The bath restores the soldiers' morale. Lucius tells Hadrian it was Antoninus' idea to restore his place in the line of succession. Satsuki confesses her feelings to Lucius and, although he does not return her feelings, he thanks her for supporting him in his efforts. As she cries, she begins to disappear as she is transported back to the present day; Lucius comforts her by saying they will meet again as "all roads lead to Rome".

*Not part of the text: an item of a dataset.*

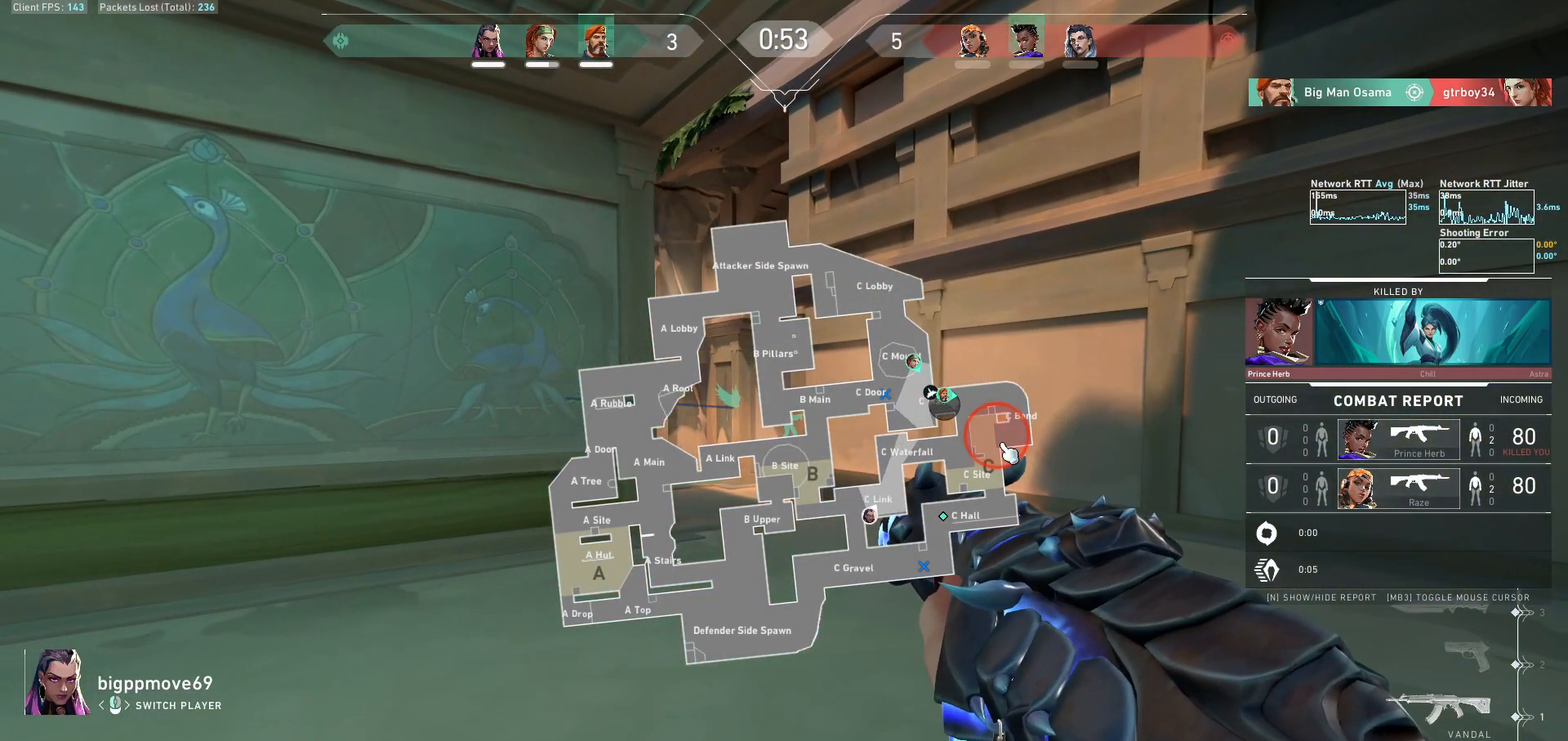
{"keys": [], "mouse": [], "events": []}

Back in Japan, Satsuki successfully pitches a Manga series based on her experiences to a publisher. As she walks over a bridge in Tokyo, she is happy to find Lucius as he emerges from the water.

== Cast ==
- Hiroshi Abe as Lucius
- Aya Ueto as Mami Yamakoshi
- Kazuki Kitamura as Ceionius
- Riki Takeuchi as Tateno
- Kai Shishido as Antoninus
- Takashi Sasano as Shūzo Yamakoshi
- Masachika Ichimura as Hadrian
- Midoriko Kimura as Yumi Yamakoshi
- Katsuya as Marcus

== Reception ==
As of July 29, the film had a box office gross of US$74,091,903. It was the second highest-grossing domestic film at the Japanese box office in 2012 and, as of January 5, 2015, is the 95th highest-grossing film in Japan, with ¥5.98 billion.

Hiroshi Abe won Outstanding Performance by an Actor in a Leading Role for the film at the 36th Japan Academy Film Prize presentation. Thermae Romae also received a nomination for Mitsuo Harada's art direction at the same awards.

Thermae Romae earned HK$1,498,789 at the Hong Kong box office.

The film had its North American premiere in September 2012 at the Toronto International Film Festival.